Christ's School, Ado Ekiti is a day and boarding, government-owned secondary school located in Ado Ekiti, Ekiti State, Nigeria. Originally conceived as a boys school, it attained a co-educational status when, in 1966, it was merged with its girls arm, known then as Ekiti Anglican Girls Secondary School (EAGSS). However, it runs today as a boys school, independent of the girls arm, situated directly opposite to it.

==History==
It was founded on 30 June 1933 by the British missionary, Archdeacon Henry Dallimore. Originally christened 'Ekiti Central School,' it began as a co-educational secondary school, taking students into classes V and VI. It took the name, 'Christ's School, Ado Ekiti,' following the recommendation of Sir Bernard Henry Bourdillon, the governor of then Northern and Southern Protectorates of Nigeria. In 1936, it relocated to its permanent and current site, the Agidimo Hills. It was conceived as an attempt to advance secondary school education in Ekitiland and Western Nigeria in an atmosphere where discipline, diligence and academic excellence would be nurtured and guaranteed.

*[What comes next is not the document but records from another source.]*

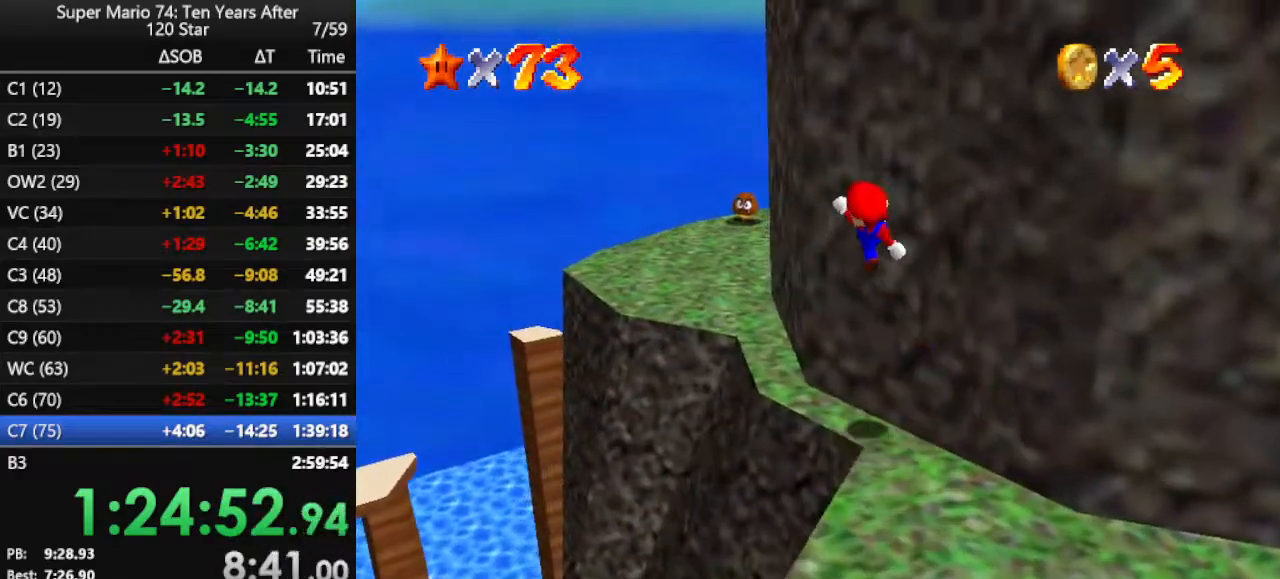
{"buttons": [], "left_stick": "up-left", "events": [[300, "left_stick", "up-left"], [400, "A", "down"], [467, "A", "up"]]}
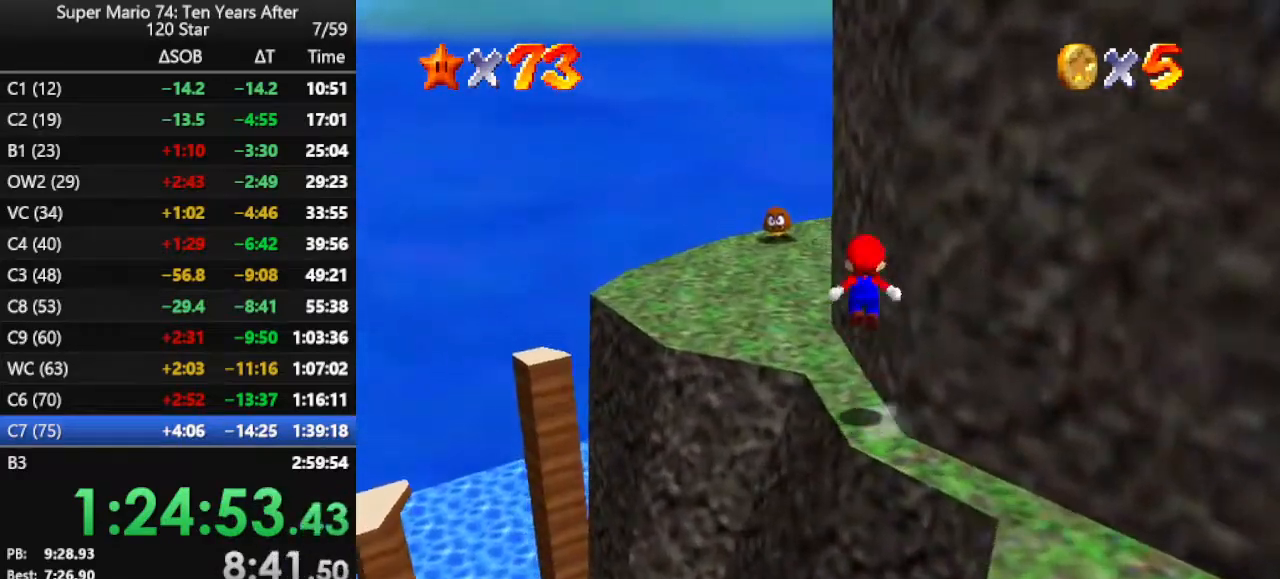
{"buttons": [], "left_stick": "up-left", "events": []}
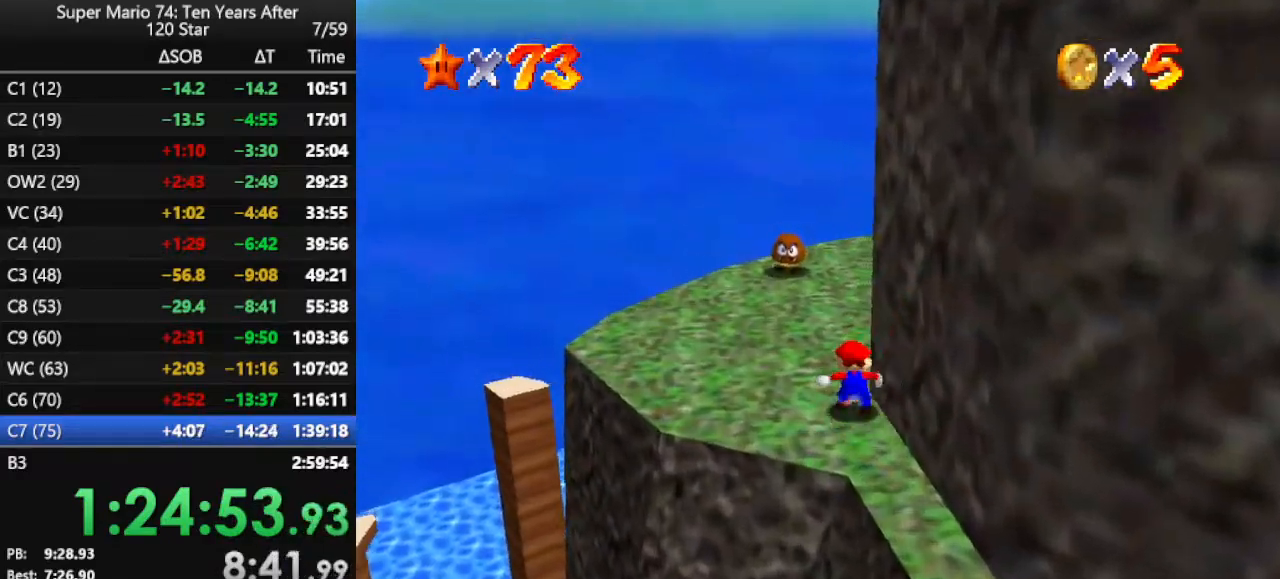
{"buttons": ["A", "Z"], "left_stick": "up-left", "events": [[367, "Z", "down"], [400, "A", "down"]]}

'The total impact of the education to be given was to make the individual a useful person to himself and his community'. 'For this reason, initial subjects taught in The School included the following outside the normal academic subjects: Tailoring, Brick-making, Plastering, Building, Carpentry for boys and Weaving and Knitting for girls. Agriculture and Cattle keeping were added in 1945, thus by many decades before, Christ's School was already doing what today's 6-3-3-4 and all its other newer variants had been grappling with for decades.'

Much of the funding of its administration came from the Directorate of Education of the Christian Missionary Society (later Anglican Communion - Church of Nigeria) under the direct supervision of Henry Dallimore, the District Education Superintendent of CMS schools. In 1942, the school attained a full high school status, enlarging its capacity to admit students into classes other than classes V and VI. In consequence, Henry Dallimore became the High Master (equivalent of principal).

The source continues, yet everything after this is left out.